A few days ago, this diverse Cuba revealed itself in a highly symbolic way thanks to the Festival of New Latin American Film (2-12 December). One of the classic auditoriums of the capital showed to a packed house the film Che of Steven Soderbergh, an epic presentation of the life and death of the Argentinean revolutionary Ernesto Guevara, his Cuban epiphany and his Bolivian sacrifice. Yet the same night, less than two kilometres away, in another historic auditorium of Havana, it was the sold-out premier of The Horn of Plenty by Juan Carlos Tabio (co-director of the acclaimed Strawberry and Chocolate), a tragicomic story (based on real events) about Cubans today, a community of regular people in a state of despair who hold on to the dream of an inheritance that will solve all the unmet needs and demands of their daily life.

Better yet is the fact that this very night, not far from these screenings of two critical and distant moments in Cuban life, on a street in Havana called the Avenue of the Presidents, hundreds of young Cubans got together as they do every Saturday to sing and talk and drink until dawn, all with their particular yet interchangeable affiliations with the most varied and strange urban tribes of postmodernity: frikis, emos, rastas, rockeros, etc., all lovers of music, levity, nonconformity, and even distress and depression, and almost all of them far removed from philosophy or politics.

Since the 1990s and the profound economic crisis that the Cuban government dubbed the “special period in times of peace” , the protectionist ceiling that the state tried to extend over every inhabitant of the island shattered, and there was an emergence of a variety of ways of seeing reality, interpreting it, and living it.

When the almost ‘model’ society of the 1980s collided with the reality of the crisis and chronic shortages, illicit activities that had been little seen for decades -drug addiction, prostitution, pimping, more corruption- sprung up. There was a resurgence of religious sentiment in every possible manifestation, and a gap opened up between those who had access to dollars and its privileges and those who had to get by with only Cuban pesos, for whom survival was much more trying. It was in these years that the fever of escaping spread across the island, especially among the young, who were open to seeking a better life elsewhere.

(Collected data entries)
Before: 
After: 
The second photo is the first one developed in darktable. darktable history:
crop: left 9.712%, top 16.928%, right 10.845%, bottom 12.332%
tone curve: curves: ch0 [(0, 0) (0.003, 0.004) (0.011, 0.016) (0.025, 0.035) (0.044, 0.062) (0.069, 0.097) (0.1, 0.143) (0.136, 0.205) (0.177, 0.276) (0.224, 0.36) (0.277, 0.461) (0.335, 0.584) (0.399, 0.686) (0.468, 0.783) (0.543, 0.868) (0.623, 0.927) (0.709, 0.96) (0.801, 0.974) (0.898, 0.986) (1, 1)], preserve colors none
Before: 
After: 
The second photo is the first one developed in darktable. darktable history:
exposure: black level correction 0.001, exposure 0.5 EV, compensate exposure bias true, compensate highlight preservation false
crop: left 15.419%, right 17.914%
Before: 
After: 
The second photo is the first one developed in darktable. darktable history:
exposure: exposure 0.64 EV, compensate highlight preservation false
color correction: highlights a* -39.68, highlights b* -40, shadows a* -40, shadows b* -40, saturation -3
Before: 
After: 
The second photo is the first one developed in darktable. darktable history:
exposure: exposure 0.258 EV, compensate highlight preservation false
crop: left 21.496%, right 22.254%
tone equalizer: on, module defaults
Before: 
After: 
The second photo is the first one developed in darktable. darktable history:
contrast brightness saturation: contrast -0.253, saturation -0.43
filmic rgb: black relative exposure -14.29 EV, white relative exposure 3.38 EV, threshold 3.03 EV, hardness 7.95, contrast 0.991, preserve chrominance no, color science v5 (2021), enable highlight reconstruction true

- Given problem 1 -
Name the urban tribes that the Cuba passage lists by name.
- Given problem 2 -
Summarize the Cuba passage in two sentences.
- Given problem 3 -
Copy out the Cuba passage word for word, starting at "Since the 1990s" and ending at "and living it.".
This data comes from a different source than the Cuba passage.

- Problem solution 1 -
Frikis, emos, rastas, rockeros

- Problem solution 2 -
On one night of the Festival of New Latin American Film, Havana showed its diversity with sold-out screenings of Soderbergh's Che and Tabio's The Horn of Plenty, while hundreds of young Cubans from various urban tribes gathered on the Avenue of the Presidents to sing, talk and drink until dawn. Since the economic crisis of the 1990s, the state's protective ceiling has shattered, bringing new ways of seeing reality, a return of illicit activities and religious sentiment, a gap between those with dollars and those with only pesos, and a wave of emigration among the young.

- Problem solution 3 -
Since the 1990s and the profound economic crisis that the Cuban government dubbed the “special period in times of peace” , the protectionist ceiling that the state tried to extend over every inhabitant of the island shattered, and there was an emergence of a variety of ways of seeing reality, interpreting it, and living it.